I wouldn’t use a smart lock for something hardened, like a bunker or a vault, but for a house and garage, it’s okay not to have the most bullet proof lock in the world.
I wish I had setup an identity management system sooner. Been self-hosting for years and about a year ago took the full plunge into setting up all my services behind Authentik. Its a game changer not having to deal with all the usernames and passwords.
In a similar vein, before Authentik, I used Vaultwarden to manage all my credentials. That was also a huge game changer with my significant other. Being able to have them setup their own account and then share credentials as an organization is super handy.
My SO is already using keepass locally. Used to be only a paper notebook. Data breach paranoia.
I plan to setup vaultwarden or keepassXC
If it’s something that’s vital, my mantra is pay to have someone else professional host it.
I’ll pay the $10/year for Bitwarden.
Great list! If you already have the Raspberry Pi devices, great. If you were going to buy some, I would look at thin clients instead. Low-power, cheaper, more powerful, can use real hard drives instead of SD cards or adapters, and x86 instead of ARM. I have an HP T630 I like but I hear good things about the Dell Wyse 5070 too.
I have:
- 2x pi4 4gb (bought them previously for octopi and pihole)
- Pi zero
- Several old laptops
- 2x SFF HPs
- 2x netbooks
- An old slim workstation
I work as a sysadmin so I’ve picked up a few things that wouldve gone to recycling.
My concern is power draw running 24/7 so I need wattage monitors and going to start with the Pi systems. Until I hit performance issues then migrate to a SFF.
Cameras.
Yeah that’s on the list. I want them hard wired though. Gotta hire an electrician to wire up the outside of the house.
My house has manual windows, manual locks, and a dumb garage door controller… because I work in IT.
I do have a few smart appliances (environment reporting) but they are only allowed on the banishment VLAN so they don’t get to interact with any single appliance inside my network.
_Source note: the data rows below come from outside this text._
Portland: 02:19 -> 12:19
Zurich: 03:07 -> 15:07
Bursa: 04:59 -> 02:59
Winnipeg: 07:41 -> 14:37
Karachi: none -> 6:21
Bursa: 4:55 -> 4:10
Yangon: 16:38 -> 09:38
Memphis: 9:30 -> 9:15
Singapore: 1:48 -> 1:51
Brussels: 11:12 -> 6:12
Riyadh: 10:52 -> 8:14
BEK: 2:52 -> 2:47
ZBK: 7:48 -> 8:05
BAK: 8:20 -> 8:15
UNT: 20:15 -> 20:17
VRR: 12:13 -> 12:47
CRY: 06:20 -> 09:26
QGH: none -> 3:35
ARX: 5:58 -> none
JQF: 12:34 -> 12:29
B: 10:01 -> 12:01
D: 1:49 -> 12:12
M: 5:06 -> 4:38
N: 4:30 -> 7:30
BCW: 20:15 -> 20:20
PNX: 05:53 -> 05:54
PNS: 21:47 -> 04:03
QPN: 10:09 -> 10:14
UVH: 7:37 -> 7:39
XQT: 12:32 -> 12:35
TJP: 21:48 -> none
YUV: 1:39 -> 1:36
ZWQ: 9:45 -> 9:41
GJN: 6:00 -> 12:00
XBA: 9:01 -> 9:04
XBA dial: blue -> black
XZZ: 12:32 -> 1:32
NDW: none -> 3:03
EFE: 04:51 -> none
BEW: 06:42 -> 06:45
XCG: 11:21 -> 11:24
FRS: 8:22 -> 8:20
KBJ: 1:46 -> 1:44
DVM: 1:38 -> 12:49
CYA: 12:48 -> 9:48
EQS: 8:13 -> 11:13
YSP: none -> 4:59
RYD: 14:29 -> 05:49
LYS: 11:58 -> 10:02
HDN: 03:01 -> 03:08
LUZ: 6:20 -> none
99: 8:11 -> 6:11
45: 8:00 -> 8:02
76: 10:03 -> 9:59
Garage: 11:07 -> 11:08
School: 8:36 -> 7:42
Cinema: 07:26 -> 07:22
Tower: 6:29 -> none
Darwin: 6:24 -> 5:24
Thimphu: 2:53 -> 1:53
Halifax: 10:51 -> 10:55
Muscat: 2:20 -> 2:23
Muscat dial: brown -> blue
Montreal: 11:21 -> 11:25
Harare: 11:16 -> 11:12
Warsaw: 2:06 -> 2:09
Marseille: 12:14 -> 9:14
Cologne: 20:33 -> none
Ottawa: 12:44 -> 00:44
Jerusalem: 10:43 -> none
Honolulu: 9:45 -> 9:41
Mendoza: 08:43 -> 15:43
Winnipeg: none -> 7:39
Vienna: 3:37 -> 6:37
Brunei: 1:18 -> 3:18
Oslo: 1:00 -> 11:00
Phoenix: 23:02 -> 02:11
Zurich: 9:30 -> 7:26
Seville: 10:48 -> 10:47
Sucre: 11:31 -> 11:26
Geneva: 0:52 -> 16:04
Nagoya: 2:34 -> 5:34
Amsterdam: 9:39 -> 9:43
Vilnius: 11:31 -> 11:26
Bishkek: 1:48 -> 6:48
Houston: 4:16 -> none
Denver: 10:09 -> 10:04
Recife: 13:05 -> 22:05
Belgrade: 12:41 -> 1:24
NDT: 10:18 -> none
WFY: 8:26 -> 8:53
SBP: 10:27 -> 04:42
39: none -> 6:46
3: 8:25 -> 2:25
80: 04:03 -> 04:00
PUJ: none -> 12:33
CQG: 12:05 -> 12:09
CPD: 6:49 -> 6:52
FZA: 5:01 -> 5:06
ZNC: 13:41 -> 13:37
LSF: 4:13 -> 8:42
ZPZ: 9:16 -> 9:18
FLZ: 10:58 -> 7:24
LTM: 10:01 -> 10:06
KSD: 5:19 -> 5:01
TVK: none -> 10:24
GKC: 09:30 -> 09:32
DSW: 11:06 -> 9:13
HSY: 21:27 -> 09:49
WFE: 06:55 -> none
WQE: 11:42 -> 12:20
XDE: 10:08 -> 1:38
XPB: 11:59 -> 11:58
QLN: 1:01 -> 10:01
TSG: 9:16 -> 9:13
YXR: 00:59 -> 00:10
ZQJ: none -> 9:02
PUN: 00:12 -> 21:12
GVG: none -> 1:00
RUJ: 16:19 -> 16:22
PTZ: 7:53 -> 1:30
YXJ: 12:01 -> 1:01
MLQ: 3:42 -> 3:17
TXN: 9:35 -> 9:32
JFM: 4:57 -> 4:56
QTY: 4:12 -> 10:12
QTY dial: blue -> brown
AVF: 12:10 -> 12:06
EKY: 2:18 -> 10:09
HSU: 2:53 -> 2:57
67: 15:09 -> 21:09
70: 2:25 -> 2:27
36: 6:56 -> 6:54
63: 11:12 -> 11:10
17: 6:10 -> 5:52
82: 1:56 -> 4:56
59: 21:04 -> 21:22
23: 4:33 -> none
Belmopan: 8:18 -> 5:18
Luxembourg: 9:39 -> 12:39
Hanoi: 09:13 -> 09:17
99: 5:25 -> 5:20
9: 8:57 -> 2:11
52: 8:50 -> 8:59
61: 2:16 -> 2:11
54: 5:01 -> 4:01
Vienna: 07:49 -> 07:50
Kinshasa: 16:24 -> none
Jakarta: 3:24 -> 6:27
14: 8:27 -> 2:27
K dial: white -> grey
All they see is internet and nothing else.
The S in IoT stands for security
It got hacked and now I’m really, really dry.
We have water, heavy water, hydrogen infused water, nitrogen infused water, ice-9, h2o2…what will they think of next?!
i love it when my vacum makes a remote connction to a other countrye goverment that way i get tracked by mine and theres whatba time we live in
We do have more than one type of water, D20, HD0, HT0, T20, DTO, which are all different mixtures of Hydrogen, Deuterium and Tritium or in other words the hydrogen has more neutrons, there is also a different ionization for each of those, plus there are different phases of ice which are made from different pressure that is ice I-VII, and it’s not impossible for more types we don’t know about, then there is isotopic water that have different mass and reaction rates and it’s not impossible for other types that we just don’t know about or even to create other types.
Tldr: atoms and molecules are more varied and complex than you’d think.
Right, but none of them are new. They’ve all been around for billions of years.